Mabunda believes that having a sense of humour has increased his success

GOING FOR SOLD: Mabunda is the chief executive of successful auction house, Tirhani Auctioneers.  Unknown.
GOING FOR SOLD: Mabunda is the chief executive of successful auction house, Tirhani Auctioneers. Unknown.

Lihle Mtshali

Lihle Mtshali

"If you want to survive in the auctioneering business, you must have a sense of humour." Humour helps to loosen buyers' grips on their purse strings, says Tirhani Mabunda laughing uproariously.

Mabunda is the chief executive of Tirhani Auctioneers, a 100percent black-owned auction company.

The 44-year-old avid soccer and boxing enthusiast was born in Limpopo. As a child, Mabunda was so intelligent that he started reading when he was only four years old and instead of the customary 12 years in school, he spent only 10 years, having been promoted twice in his schooling career.

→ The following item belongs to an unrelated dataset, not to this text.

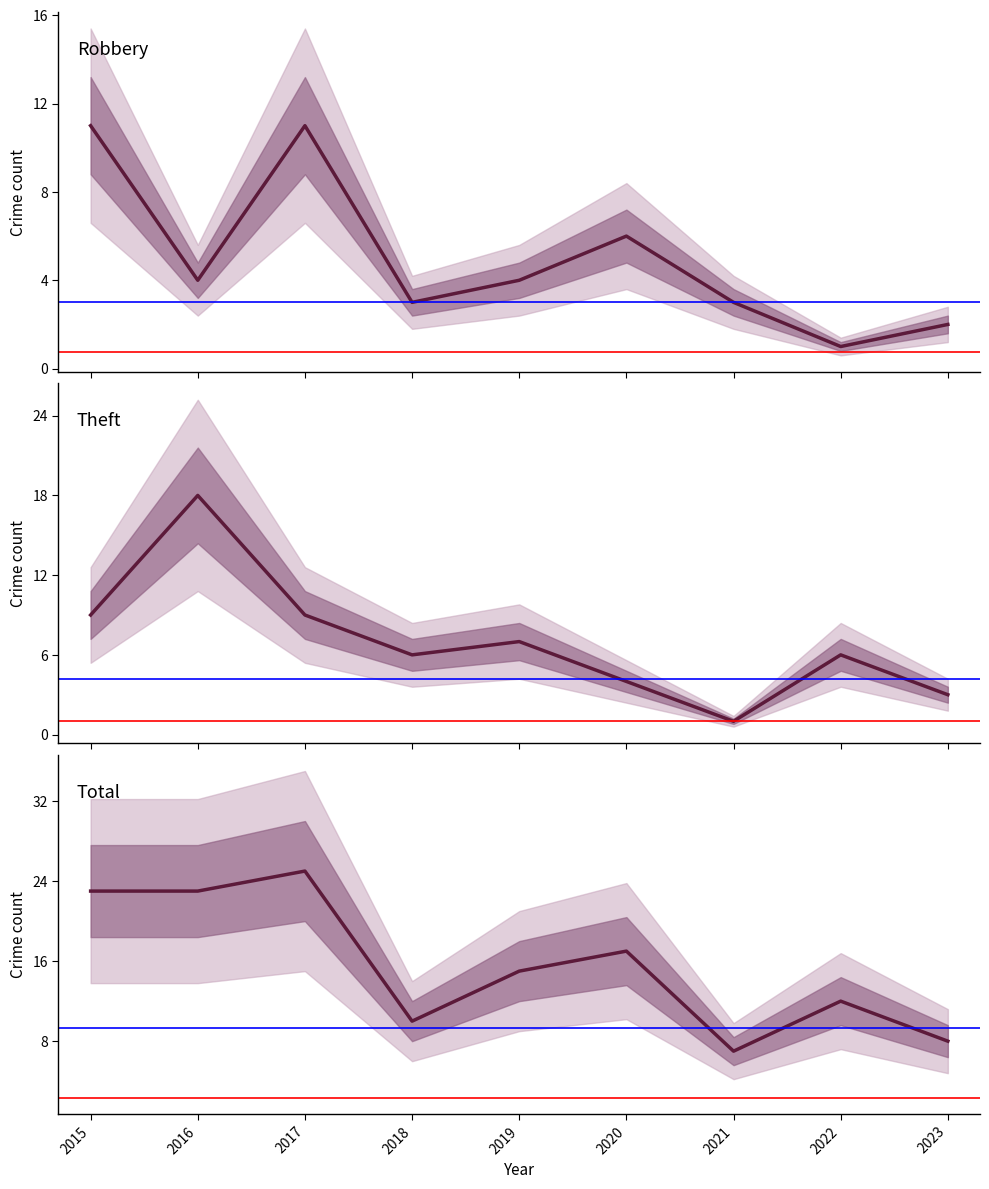

True or false: Total and Theft intersect in this chart.

False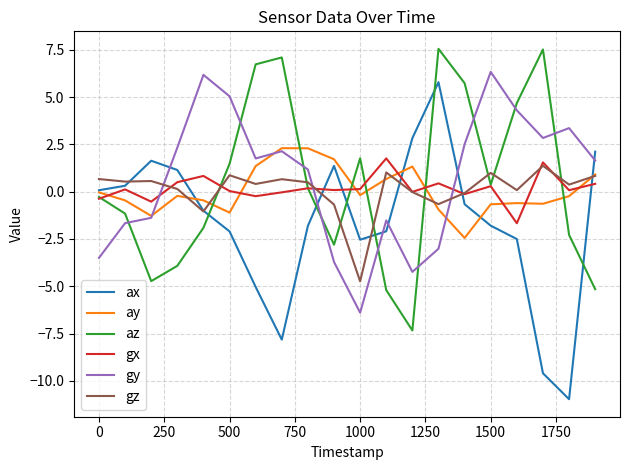

What is the maximum value for gx?

1.8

After matriculating from Giyani High School in 1980, Mabunda went in search of employment at a finance department where the first person he approached promptly told him there were no jobs.

"She turned her back on me and carried on working. When she turned around again I was still sitting there with tears running down my cheeks," recalls Mabunda.

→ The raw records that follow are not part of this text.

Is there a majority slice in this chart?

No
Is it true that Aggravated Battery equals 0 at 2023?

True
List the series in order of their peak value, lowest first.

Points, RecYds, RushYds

The tears got him a job. He worked as a clerk and later an assistant personnel officer in the personnel department from 1981 until 1988 when he left to become a teacher. During his time in public service, Mabunda studied part time. In 1984 he obtained a diploma in public administration and in 1987 completed a degree in economics and public administration in a record three years.

When he became a teacher he enrolled for a higher education diploma at Unisa and in 1993 completed his honours degree in business administration, which counted towards the completion of an MBA that he had started in 1991 at Stellenbosch University.

Mabunda, who always aspired to be his own boss, quit formal employment in 1993 and bought a Nando's franchise in Giyani. At the time he had been the administrative registrar at Giyani College.

"My mother was not impressed. She just didn't understand how I could leave the prestigious registrar position to go and cook chicken," chuckles Mabunda.

The Nando's business did so well that in time he bought another franchise - this time with his mother's approval.

Mabunda has been involved in various business ventures since those early Nando's days. In August 2000 Tirhani Auctioneers was born.